Baha Men lets the ‘C’ word out: community

Baha Men

By: Amanda Dee – Social Media Manager

The phone rang a few minutes later than I thought it would. But Dyson Knight had an excuse: “I apologize for my tardiness. I was having a Bahama Mama.”

Knight is one of the nine members of Baha Men and one of the CIA-estimated 321,834 citizens of the Bahamas, a country a sliver smaller than Connecticut. Even if the bandmates wanted to avoid each other, Knight said, they couldn’t.

Like those living in the University of Dayton community, the citizens of the Bahamas live in the bubble created from living closely together. The members of Baha Men also live in the bubble created from sharing ideas at the dinner table and seeing each other every day. They look at each other like a “tight-knit family” – so much so, Knight said, that they’re starting to look like one another.

Music and dancing has always been a family business for Knight. His father, an eighth-degree oboe player, taught him the music and his grandfather, a pastor at a Pentecostal church, taught him the dancing.

In his Baha Men family, lead vocalist Knight is considered “new” – anyone who joined after ”Who Let the Dogs Out?” – along with fellow lead vocalist Leroy Butler. (Knight thinks he joined in 2006, but said he is terrible with dates.) Since its birth as High Voltage decades ago, the band has remained connected with vocalist Rik Carey, bassist Isaiah Taylor, guitarist Patrick Carey, keyboardist Jeffery Chea, guitarist and music director Hershcell Small and percussionists Colyn Grant and Anthony Flowers.
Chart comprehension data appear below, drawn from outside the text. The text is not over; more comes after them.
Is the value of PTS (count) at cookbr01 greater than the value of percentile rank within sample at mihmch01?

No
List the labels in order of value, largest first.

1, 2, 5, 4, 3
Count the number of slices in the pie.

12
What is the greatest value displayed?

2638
This year, the 15th anniversary of Grammy hit “Who Let the Dogs Out?,” the band will release its new album, “Ride with Me,” reported by Knight’s children to include the next “Who Let the Dogs Out?” (“Carry On”). But Knight said this album is even more “saturated” in the “Bahama’s native sound, the sound [they] pulled from [their] African heritage,” a sound called junkanoo.

Baha Men’s music, Knight explained, has grown from junkanoo’s intense percussion and rhythm, funk music and The Beach Boys and The Beatles, the music they all grew up listening to.
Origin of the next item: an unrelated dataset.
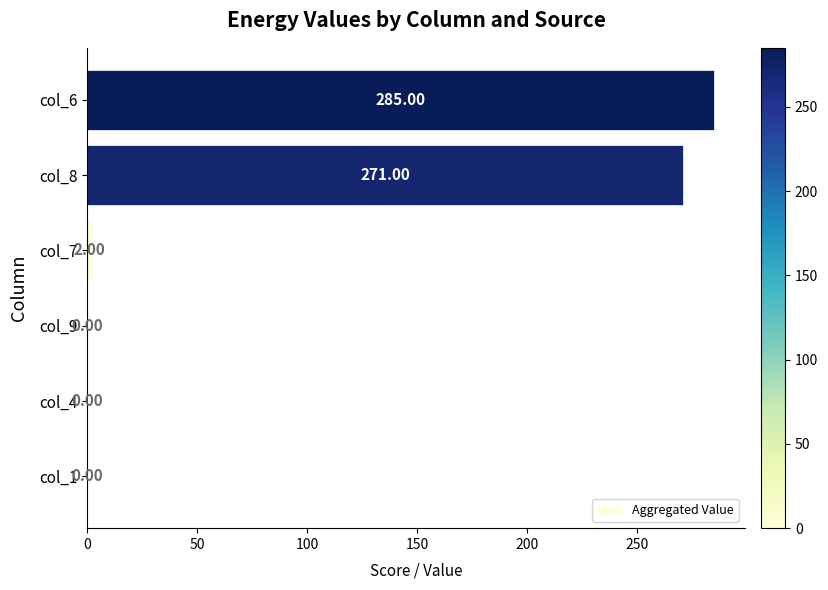

How many categories are shown in the chart?

6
“That’s probably why they call our music ‘junkanoo,”’ Knight laughed, “because when you put so many things together it starts to sounds like junk, but we’ve been able to refine it… It’s about finding that right structure, putting it together just right, so it can be internationally powerful.”
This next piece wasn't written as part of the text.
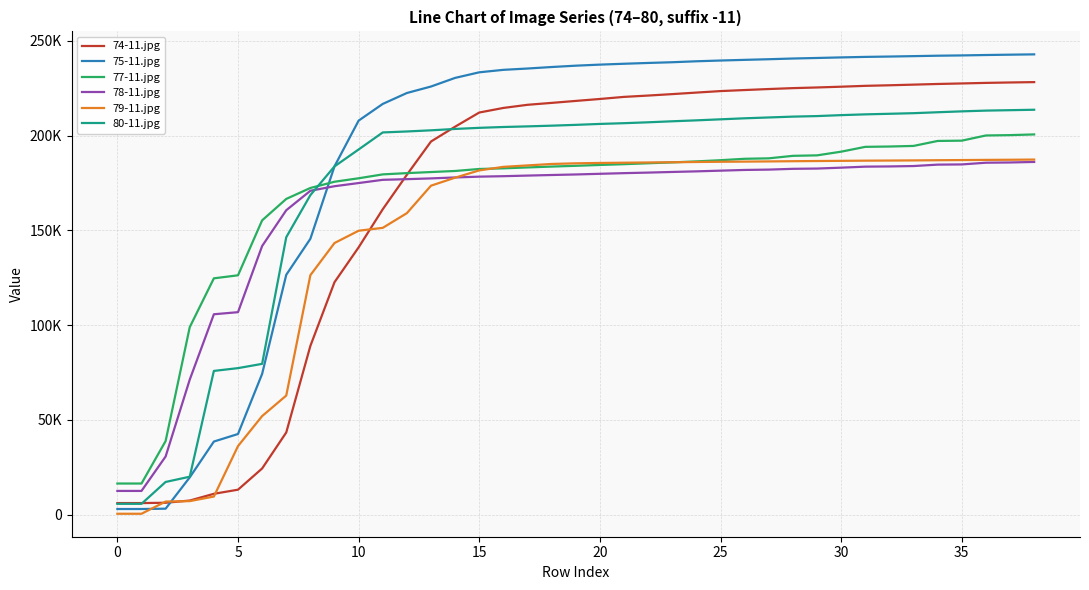

Which series has the largest total across all categories?

75-11.jpg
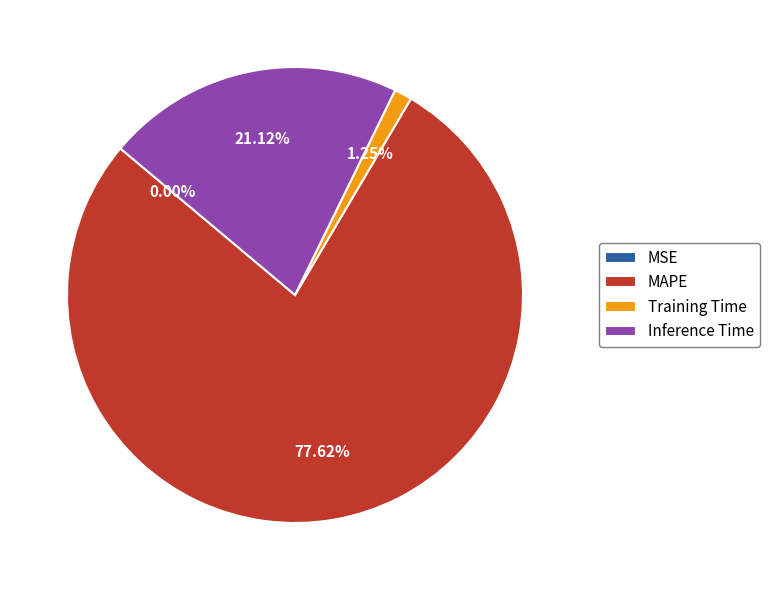

True or false: MAPE accounts for 78% of the total.

True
That look away from the island is also a look inland. Bahamian musicians, Knight said, look up to Baha Men as “the band that made it out, that made it off the rock,” and the members want to be “a role model to the further evolution of Bahamian music and the art form” without ever being “boastfully relevant.”

Knight compared the band’s mission to Bob Marley’s international popularization of ska: “He did something that was new to Jamaica and came out with his version of reggae music, and it took the world by storm… I think we’re on the verge of doing that for the Bahamas.” That’s why, despite living in paradise, the band doesn’t have many “quiet moments.”

What they specifically wanted to give listeners with their new album, Knight said, is rejuvenation, to help “re-energize” listeners “to be able to face the rest of life.” “We really wanted to give the world a reason to smile, a reason to dance, a reason to if you feel a bit down, a reason to come back up.”

That, he said, transfers through their music’s “jumping sound.” And that sound echoes in his definition of community.

“You build a home, then you build a community, then you build a country, then you build the world,” Knight said. “A popular talk show host always says, ‘if each before our doorstep swept, the entire community would be a cleaner place,’ and I think being a part of a community is not trying to sweep the doorstep of others but to keep your doorstep welcoming and to always have open arms from your doorstep.”

Before he said goodbye, he made me promise to experience that “jumping sound,” that energy that electrifies the band’s live performances, if they ever tour near Ohio. He also made me a promise: “When you come down [to the Bahamas], I’ll get you a Bahama Mama.”